I'm writing a C program to tokenize an input text file and track the frequency of word length, alongside tracking and storing the corresponding words themselves. I have the word count working fine, but can't get my word_tracker array to store the strings correctly:
#include <stdlib.h>
#include <stdio.h>
#include <string.h>
#include <math.h>
#define MAX_LENGTH 34
#define MAX_WORDS 750
int main(int argc, char *argv[]){
FILE *fp; //input file
const char *cur; //stores current word as string literal
char words[MAX_LENGTH*MAX_WORDS]; //stores all words from text file
char file_name[100]; //stores file name
int word_count[MAX_LENGTH] = {0}; //array to store frequency of words based on length
const char *word_tracker[MAX_LENGTH][MAX_WORDS]; //array to store string literals of each word, indexed by char count and
int char_count; //current word's char count
printf("Enter a file name: ");
scanf("%s", file_name);
fp = fopen(file_name, "r");
if((fp==NULL)){
printf("Failure: missing or unopenable file");
return -1;
}else{
while(fgets(words, sizeof(words), fp)){
cur= strtok(words, " -.,\b\t\n"); //first word of line
char_count = strlen(cur);
word_count[char_count-1] = word_count[char_count-1]+1; //increment frequency of specific word length
word_tracker[char_count-1][word_count[char_count-1]-1] = cur; //store string into corresponding array index location
/*test printing*/
printf("%d:", char_count-1);
printf("%s ", word_tracker[char_count-1][(word_count[char_count-1])-1]);
while(cur){
cur = strtok(NULL, " -.,\b\t\n"); //next word
if(cur){
char_count = strlen(cur);
word_count[char_count-1] = word_count[char_count-1]+1; //increment frequency of specific word length
word_tracker[char_count-1][word_count[char_count-1]-1] = cur; //store string into corresponding array index location
/*test printing*/
printf("%d:", char_count-1); //test print
printf("%s ", word_tracker[char_count-1][(word_count[char_count-1])-1]); //test print
}
}
}
}
//Testing word_tracker: (This doesn't work)

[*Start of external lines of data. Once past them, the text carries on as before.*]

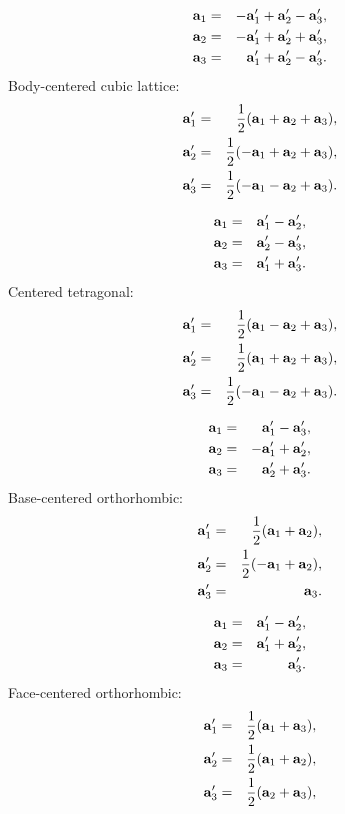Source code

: \documentclass[12pt,a4paper,twoside]{report}
\begin{document}
\begin{eqnarray}
{\bf a}_1&=& -{\bf a}_1' + {\bf a}_2'- {\bf a}_3', \\
{\bf a}_2&=& -{\bf a}_1' + {\bf a}_2'+ {\bf a}_3', \\
{\bf a}_3&=& {\bf a}_1' + {\bf a}_2'- {\bf a}_3' .
\end{eqnarray}
Body-centered cubic lattice:
\begin{eqnarray}
{\bf a}_1'&=&{1\over 2} ({\bf a}_1 + {\bf a}_2 + {\bf a}_3), \\
{\bf a}_2'&=&{1\over 2} (-{\bf a}_1 + {\bf a}_2 + {\bf a}_3), \\
{\bf a}_3'&=&{1\over 2} (-{\bf a}_1 - {\bf a}_2 + {\bf a}_3). 
\end{eqnarray}

\begin{eqnarray}
{\bf a}_1&=&  {\bf a}_1' - {\bf a}_2', \\
{\bf a}_2&=&  {\bf a}_2' - {\bf a}_3', \\
{\bf a}_3&=& {\bf a}_1' + {\bf a}_3'.
\end{eqnarray}
Centered tetragonal:
\begin{eqnarray}
{\bf a}_1'&=&{1\over 2} ({\bf a}_1 - {\bf a}_2 + {\bf a}_3), \\
{\bf a}_2'&=&{1\over 2} ({\bf a}_1 + {\bf a}_2 + {\bf a}_3), \\
{\bf a}_3'&=&{1\over 2} (-{\bf a}_1 - {\bf a}_2 + {\bf a}_3). 
\end{eqnarray}

\begin{eqnarray}
{\bf a}_1&=&  {\bf a}_1' - {\bf a}_3', \\
{\bf a}_2&=& -{\bf a}_1' + {\bf a}_2', \\
{\bf a}_3&=& {\bf a}_2' + {\bf a}_3'.
\end{eqnarray}
Base-centered orthorhombic:
\begin{eqnarray}
{\bf a}_1'&=&{1\over 2} ({\bf a}_1 + {\bf a}_2), \\
{\bf a}_2'&=&{1\over 2} (-{\bf a}_1 + {\bf a}_2), \\
{\bf a}_3'&=&{\bf a}_3. 
\end{eqnarray}

\begin{eqnarray}
{\bf a}_1&=&  {\bf a}_1' - {\bf a}_2', \\
{\bf a}_2&=&  {\bf a}_1' + {\bf a}_2', \\
{\bf a}_3&=& {\bf a}_3'.
\end{eqnarray}
Face-centered orthorhombic:
\begin{eqnarray}
{\bf a}_1'&=&{1\over 2} ({\bf a}_1 + {\bf a}_3), \\
{\bf a}_2'&=&{1\over 2} ({\bf a}_1 + {\bf a}_2), \\
{\bf a}_3'&=&{1\over 2} ({\bf a}_2 + {\bf a}_3), \\
\end{eqnarray}
\end{document}
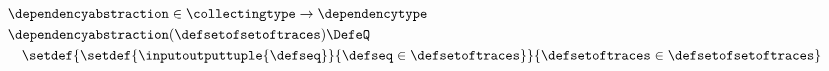 \begin{align*}
    &\dependencyabstraction \in \collectingtype \to \dependencytype \\
    &\dependencyabstraction(\defsetofsetoftraces) \DefeQ \\
    &\quad \setdef{
      \setdef{\inputoutputtuple{\defseq}}{\defseq\in\defsetoftraces}
    }{
      \defsetoftraces\in\defsetofsetoftraces
    }
  \end{align*}
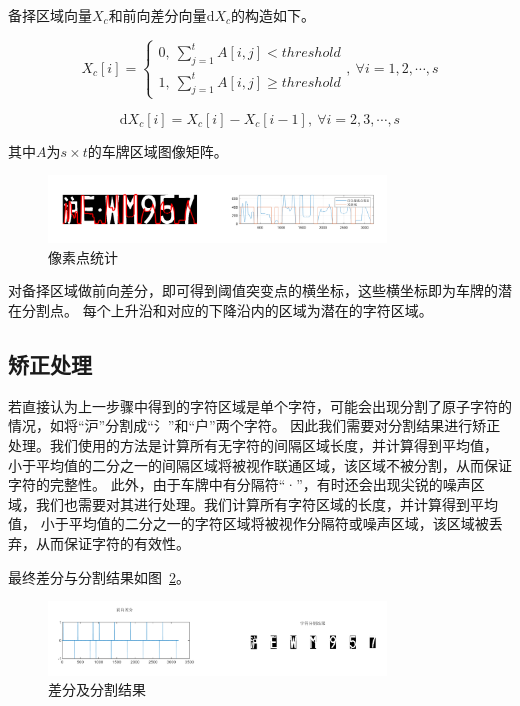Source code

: \documentclass[utf8,a4paper]{ctexart}
\begin{document}
备择区域向量$X_c$和前向差分向量${\mathrm d} X_c$的构造如下。

\begin{equation}
    X_c[i] =
    \begin{cases}
        0,\  \sum_{j=1}^tA[i,j] <threshold \\
        1,\  \sum_{j=1}^tA[i,j] \geq threshold
    \end{cases},\ \forall i=1,2,\cdots,s
\end{equation}

\begin{equation}
    {\mathrm d} X_c[i] = X_c[i]-X_c[i-1],\ \forall i=2,3,\cdots,s
\end{equation}

其中$A$为$s\times t$的车牌区域图像矩阵。

\begin{figure}[h]
    \centering
    \includegraphics[width=0.8\textwidth]{./img/easy/双图.png}
    \caption{像素点统计}
    \label{fig:pixel_count}
\end{figure}

对备择区域做前向差分，即可得到阈值突变点的横坐标，这些横坐标即为车牌的潜在分割点。
每个上升沿和对应的下降沿内的区域为潜在的字符区域。

\subsection{矫正处理}
若直接认为上一步骤中得到的字符区域是单个字符，可能会出现分割了原子字符的情况，如将``沪''分割成``氵''和``户''两个字符。
因此我们需要对分割结果进行矫正处理。我们使用的方法是计算所有无字符的间隔区域长度，并计算得到平均值，
小于平均值的二分之一的间隔区域将被视作联通区域，该区域不被分割，从而保证字符的完整性。
此外，由于车牌中有分隔符``·''，有时还会出现尖锐的噪声区域，我们也需要对其进行处理。我们计算所有字符区域的长度，并计算得到平均值，
小于平均值的二分之一的字符区域将被视作分隔符或噪声区域，该区域被丢弃，从而保证字符的有效性。

最终差分与分割结果如图~\ref{fig:split_result}。

\begin{figure}[h]
    \centering
    \includegraphics[width=0.8\textwidth]{./img/easy/双图2.png}
    \caption{差分及分割结果}
    \label{fig:split_result}
\end{figure}
\end{document}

printf("\n\n%s \n", word_tracker[0][0]);
printf("\n%s \n", word_tracker[1][0]);
printf("%s \n", word_tracker[2][0]);
printf("%s \n", word_tracker[3][0]);
printf("%s \n", word_tracker[4][0]);
printf("%s \n", word_tracker[5][0]);
return 0;
}
The "interior" tests (within the tokenizing loop) work well, the correct string and length are printed. However, the print tests at the end of main print seemingly random strings, relative to what the input text file says they should input. I have three theories on what I am doing wrong:
1) My indexing is wrong
2) My understand of how to populate and use char* arrays is incorrect
3) My tokenizing loop is incorrect (does cur not equal "the isolated string"?)
I've noticed that the tests at the end of main display variants of whatever is written on the final line of the input file, so I think that my tokenizing loop is likely wrong. Any guidance is greatly appreciated, thank you!
Your result array currently is const char *word_tracker[MAX_LENGTH][MAX_WORDS]
, which is a 2D-array of pointers.
You could either (a) use a 1D-array of pointers and allocate memory then for each word found, or (b) use a 2D-array of characters and strcpy
each word at the proper position.
So (a) would look like...
const char *word_tracker[MAX_WORDS];
...
word_tracker[someIndexWithSomeMeaningUpToMAX_WORDS] = strdup(cur);
And (b) would look like
char word_tracker[MAX_WORDS][MAX_LENGTH];
...
strncpy(word_tracker[someIndexWithSomeMeaningUpToMAX_WORDS], cur, MAX_LENGTH);
word_tracker[someIndexWithSomeMeaningUpToMAX_WORDS][MAX_LENGTH-1] = '\0'
Note that in (b), MAX_LENGTH
indicates the maximum length of a string (i.e. a single word) and is therefore the second index. strncpy
makes sure not to exceed the size reserved for a word.